Re: [PATCH 0/10] psi: pressure stall information for CPU, memory, and IO v2

Johannes Weiner <hannes@xxxxxxxxxxx> · Wed, 18 Jul 2018 18:21:57 -0400

On Tue, Jul 17, 2018 at 01:25:15PM +0200, Michal Hocko wrote:
> On Mon 16-07-18 10:57:45, Daniel Drake wrote:
> > Hi Johannes,
> > 
> > Thanks for your work on psi! 
> > 
> > We have also been investigating the "thrashing problem" on our Endless
> > desktop OS. We have seen that systems can easily get into a state where the
> > UI becomes unresponsive to input, and the mouse cursor becomes extremely
> > slow or stuck when the system is running out of memory. We are working with
> > a full GNOME desktop environment on systems with only 2GB RAM, and
> > sometimes no real swap (although zram-swap helps mitigate the problem to
> > some extent).
> > 
> > My analysis so far indicates that when the system is low on memory and hits
> > this condition, the system is spending much of the time under
> > __alloc_pages_direct_reclaim. "perf trace -F" shows many many page faults
> > in executable code while this is going on. I believe the kernel is
> > swapping out executable code in order to satisfy memory allocation
> > requests, but then that swapped-out code is needed a moment later so it
> > gets swapped in again via the page fault handler, and all this activity
> > severely starves the system from being able to respond to user input.
> > 
> > I appreciate the kernel's attempt to keep processes alive, but in the
> > desktop case we see that the system rarely recovers from this situation,
> > so you have to hard shutdown. In this case we view it as desirable that
> > the OOM killer would step in (it is not doing so because direct reclaim
> > is not actually failing).

Yes, we currently use a userspace application that monitors pressure
and OOM kills (there is usually plenty of headroom left for a small
application to run by the time quality of service for most workloads
has already tanked to unacceptable levels). We want to eventually add
this back into the kernel with the appropriate configuration options
(pressure threshold value and sustained duration etc.)

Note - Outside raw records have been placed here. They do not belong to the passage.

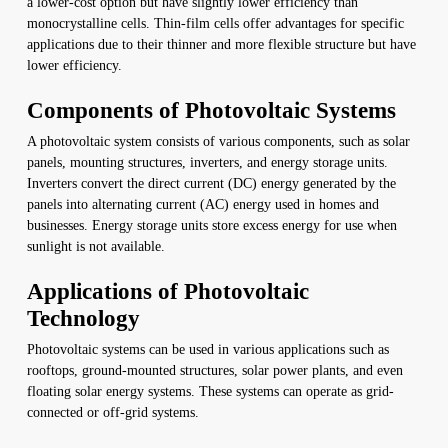
a lower-cost option but have slightly lower efficiency than
monocrystalline cells. Thin-film cells offer advantages for specific
applications due to their thinner and more flexible structure but have
lower efficiency.
Components of Photovoltaic Systems
A photovoltaic system consists of various components, such as solar
panels, mounting structures, inverters, and energy storage units.
Inverters convert the direct current (DC) energy generated by the
panels into alternating current (AC) energy used in homes and
businesses. Energy storage units store excess energy for use when
sunlight is not available.
Applications of Photovoltaic
Technology
Photovoltaic systems can be used in various applications such as
rooftops, ground-mounted structures, solar power plants, and even
floating solar energy systems. These systems can operate as grid-
connected or off-grid systems.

> Yes this is really unfortunate. One thing that could help would be to
> consider a trashing level during the reclaim (get_scan_count) to simply
> forget about LRUs which are constantly refaulting pages back. We already
> have the infrastructure for that. We just need to plumb it in.

This doesn't work without quantifying the actual time you're spending
on thrashing IO. The cutoff for acceptable refaults is very different
between rotating disks, crappy SSDs, and high-end flash.

But in the future we might want the OOM killer to monitor psi memory
levels and dispatch tasks when we sustain X percent for Y seconds.